# RECORDS FOR THIS EXERCISE:
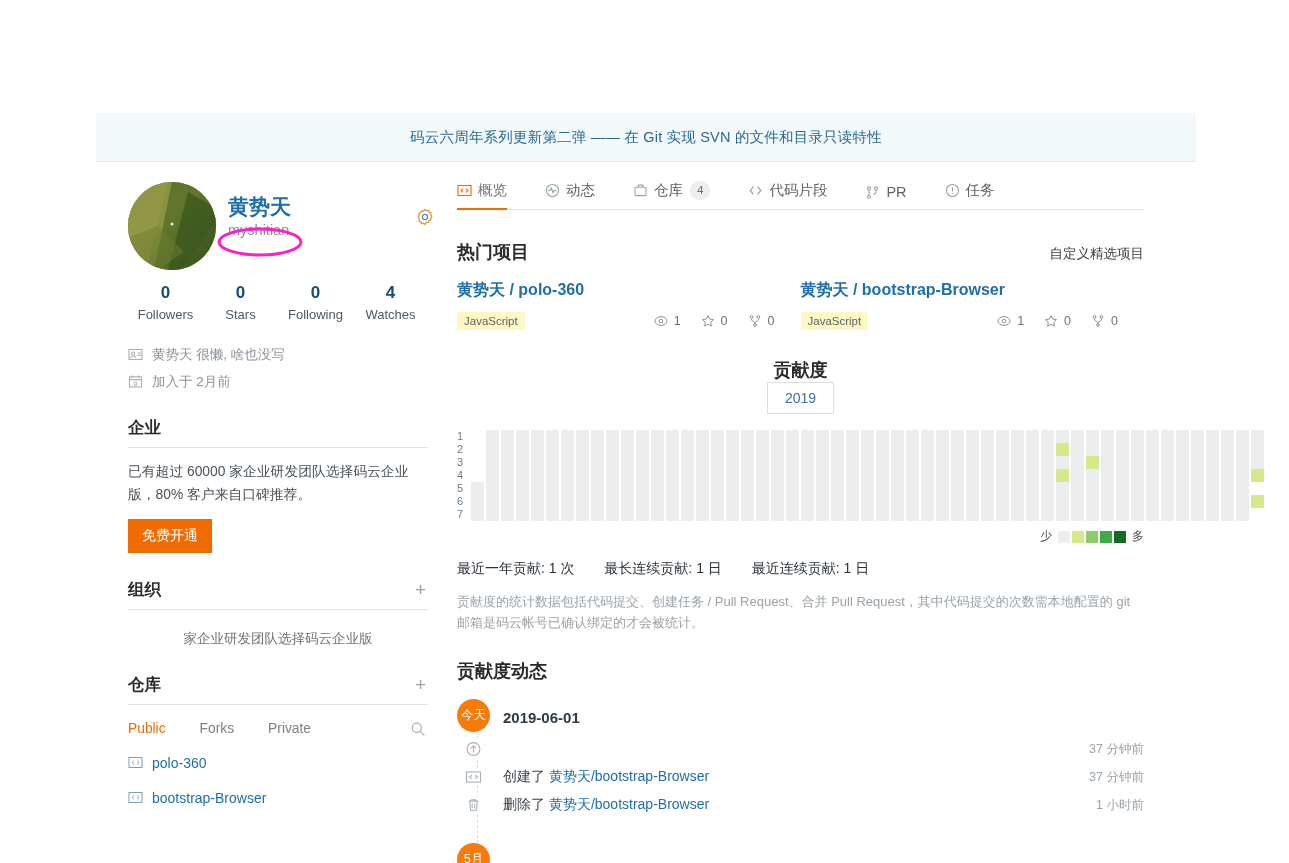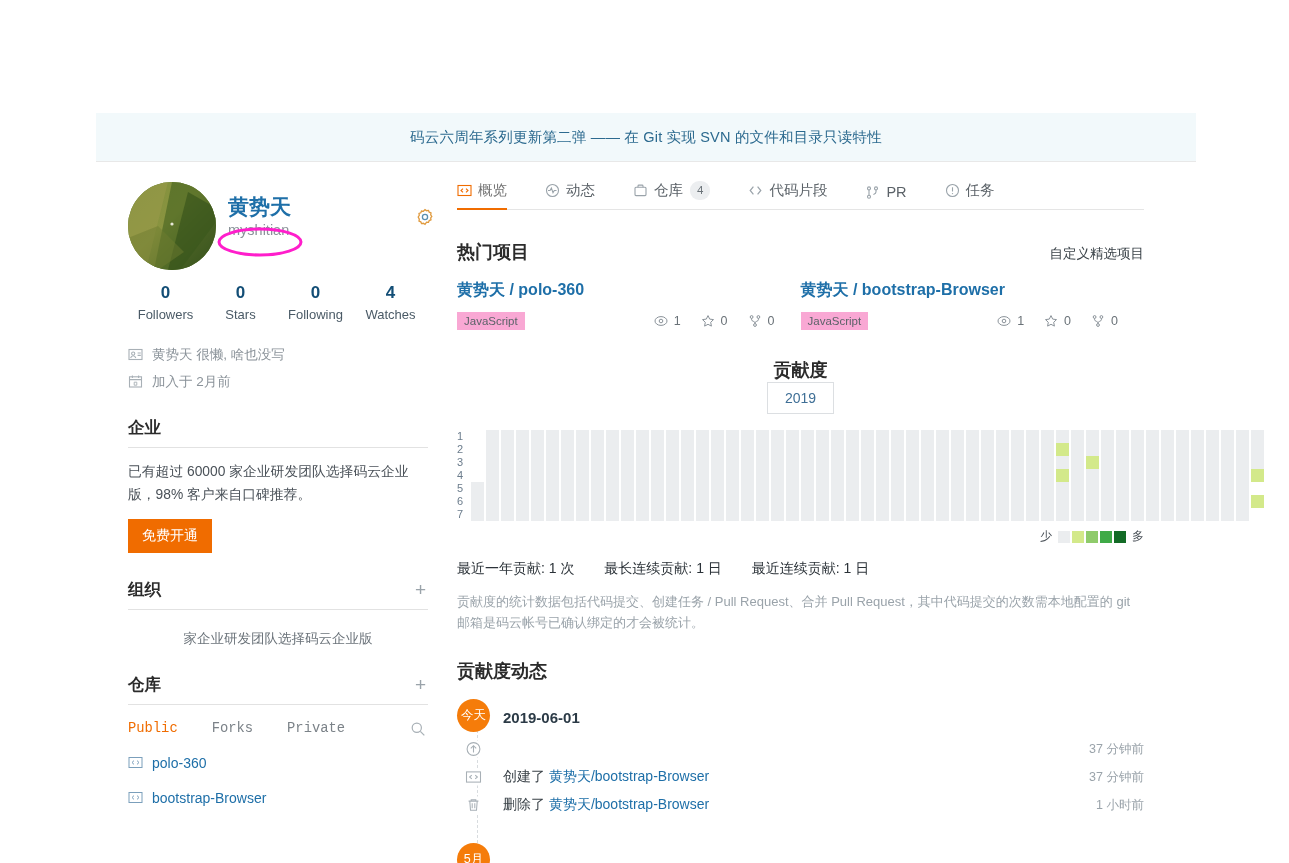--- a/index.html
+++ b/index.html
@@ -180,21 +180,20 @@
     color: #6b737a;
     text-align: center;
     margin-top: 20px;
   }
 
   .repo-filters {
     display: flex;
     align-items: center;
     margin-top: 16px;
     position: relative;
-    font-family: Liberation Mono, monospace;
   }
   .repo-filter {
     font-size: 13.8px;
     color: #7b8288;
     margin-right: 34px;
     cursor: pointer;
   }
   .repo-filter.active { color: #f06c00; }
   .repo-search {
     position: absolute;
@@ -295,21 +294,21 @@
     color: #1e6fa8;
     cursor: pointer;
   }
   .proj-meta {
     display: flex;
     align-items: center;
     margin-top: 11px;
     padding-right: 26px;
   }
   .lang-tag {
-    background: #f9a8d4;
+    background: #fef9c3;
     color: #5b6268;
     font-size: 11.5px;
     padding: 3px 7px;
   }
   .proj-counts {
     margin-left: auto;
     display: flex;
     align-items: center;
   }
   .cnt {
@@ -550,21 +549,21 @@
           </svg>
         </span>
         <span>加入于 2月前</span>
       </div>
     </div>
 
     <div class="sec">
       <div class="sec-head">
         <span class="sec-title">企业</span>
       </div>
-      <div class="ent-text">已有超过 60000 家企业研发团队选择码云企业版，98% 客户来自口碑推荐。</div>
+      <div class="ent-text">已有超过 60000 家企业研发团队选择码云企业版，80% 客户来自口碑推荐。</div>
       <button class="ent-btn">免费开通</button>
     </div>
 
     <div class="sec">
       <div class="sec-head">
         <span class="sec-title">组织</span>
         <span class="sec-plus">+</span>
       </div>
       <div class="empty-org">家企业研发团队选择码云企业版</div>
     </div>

# WRITTEN TASK:
Nothing but the lines from the one holding "60000 家企业研发团队选择码云企业版，98% 客户来自口碑推荐。</div>" to the end of the entries should be returned, each exactly as it stands.

# RESULT OF THE TASK:
-      <div class="ent-text">已有超过 60000 家企业研发团队选择码云企业版，98% 客户来自口碑推荐。</div>
+      <div class="ent-text">已有超过 60000 家企业研发团队选择码云企业版，80% 客户来自口碑推荐。</div>
       <button class="ent-btn">免费开通</button>
     </div>
 
     <div class="sec">
       <div class="sec-head">
         <span class="sec-title">组织</span>
         <span class="sec-plus">+</span>
       </div>
       <div class="empty-org">家企业研发团队选择码云企业版</div>
     </div>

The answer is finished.